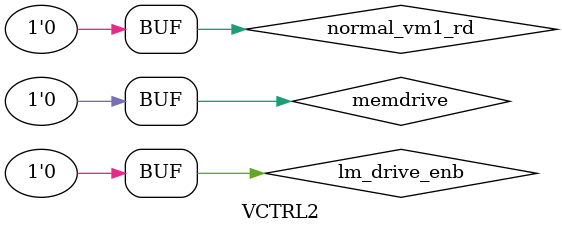
<source format=v>
module VCTRL2();

   /*
    * for memory cycle, we run mmu state and map vma during state_write & state_mmu
    * for dispatch,     we don't run mmy state and map md early
    *                   so dispatch ram has a chance to read and register during write state
    *
    * dispatch ram output has to be valid during fetch cycle to get npc correct
    */

   assign mapwr0 = wmap & vma[26];
   assign mapwr1 = wmap & vma[25];

   wire   early_vm0_rd;
   wire   early_vm1_rd;

   wire   normal_vm0_rd;
   wire   normal_vm1_rd;

   // for dispatch, no alu needed, so read early and skip mmu state
   // for byte,     no alu needed, so read early
   // for alu,      no alu needed, so read early
   assign early_vm0_rd  = (irdisp && dmapbenb) | srcmap;
   assign early_vm1_rd  = (irdisp && dmapbenb) | srcmap;

   assign normal_vm0_rd = wmap;
   assign normal_vm1_rd = 1'b0;

   assign vm0rp = (state_decode && early_vm0_rd) |
		  (state_write  && normal_vm0_rd) |
		  (state_write  && memprepare);

   assign vm1rp = (state_read && early_vm1_rd) |
		  (state_mmu  && normal_vm1_rd) |
		  (state_mmu  && memstart);

   assign vm0wp = mapwr0 & state_write;
   assign vm1wp = mapwr1 & state_mmu;

   assign vmaenb = destvma | ifetch;
   assign vmasel = ~ifetch;

   // external?
   assign lm_drive_enb = 0;

   assign memdrive = wrcyc & lm_drive_enb;

   assign mdsel = destmdr & ~loadmd/*& ~state_write*/;

   assign use_md  = srcmd & ~nopa;

   assign {wmap,memwr,memrd} =
			      ~destmem ? 3'b000 :
			      (ir[20:19] == 2'b01) ? 3'b001 :
			      (ir[20:19] == 2'b10) ? 3'b010 :
			      (ir[20:19] == 2'b11) ? 3'b100 :
			      3'b000 ;

endmodule

</source>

- [PROBLEM TO WORK ON]: In the material above, find every line with the word "ifetch" and show it.

- [SOLUTION]:
   assign vmaenb = destvma | ifetch;
   assign vmasel = ~ifetch;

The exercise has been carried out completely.